╭─ Texte à lire

Eloge à la mémoire de l’Abbé Henri de Villeneuve

Discours prononcé par Claude Castan Président du Comité d’Entente des Associations d’Anciens Combattants de Castres le 20 juillet 2021 à la cérémonie de Fontbruno (Tarn) .

FONTBRUNO 20 juillet 2019
Pour que les hommes restent des hommes de leur baptême à leur sépulture.

Cérémonie à Fontbruno le 20 juillet 2021.

20 juillet 1947, 20 juillet 2021, 74 ans que des hommes et des femmes se réunissent au pied de ce Monument, fidèles aux vœux des Anciens du Corps Franc de la Montagne Noire.

Eux ont connu la France envahie, asservie, coupé en deux ne semblant avoir que pour seul avenir la collaboration avec l’ogre nazie maître de toute l’Europe de l’ouest.

╰─

Objectif de la tâche
Poursuivez l'éloge de l'abbé Henri de Villeneuve prononcé à la cérémonie de Fontbruno, en reprenant après sa dernière phrase.

╭─ Données sources

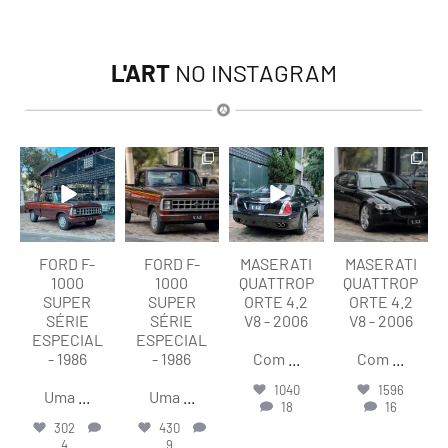
L'ART
NO INSTAGRAM
lart.br
lart.br
lart.br
lart.br
Ago 7
Ago 7
Ago 6
Ago 6
FORD F-
FORD F-
MASERATI
MASERATI
1000
1000
QUATTROP
QUATTROP
SUPER
SUPER
ORTE 4.2
ORTE 4.2
SÉRIE
SÉRIE
V8 - 2006
V8 - 2006
ESPECIAL
ESPECIAL
- 1986
- 1986
Com
...
Com
...
1040
1596
Uma
...
Uma
...
18
16
302
430
4
9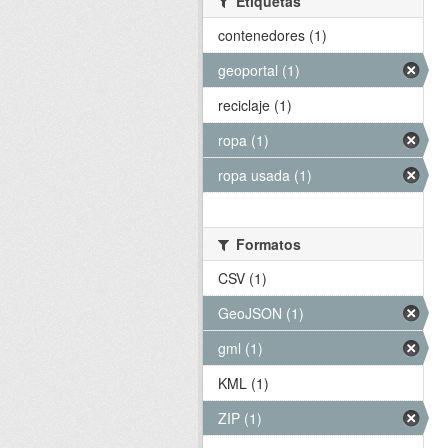
Etiquetas
contenedores (1)
geoportal (1)
reciclaje (1)
ropa (1)
ropa usada (1)
Formatos
CSV (1)
GeoJSON (1)
gml (1)
KML (1)
ZIP (1)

╰─

Votre réponse
Bien sur il y avait là bas outre Manche un Général qui disait que tout n’était pas perdu et que la flamme de la résistance ne s’éteindrait pas car la France n’était pas seule.

Il faudra attendre 4 longues années pour que renaisse l’espoir au matin du 6 juin 1944 en Normandie sans oublier que la veille le Général Juin un camarade de promotion du précédent défilait avec ses troupes dans Rome libérée. Viendra ensuite, le 15 août, le débarquement de Provence avec la 1ère Armée Française conduite par de Lattre de Tassigny.
Mais tout cela eut-il été si facilement réalisé sans la Résistance. Non, non et non !

Si nous sommes là aujourd’hui pour commémorer le 77 anniversaire de l’attaque allemande du 20 juillet 1944 contre le CFMN, c’est parce que des hommes se sont levés pour, dans l’ombre puis au grand jour, organiser et conduire la lutte interne.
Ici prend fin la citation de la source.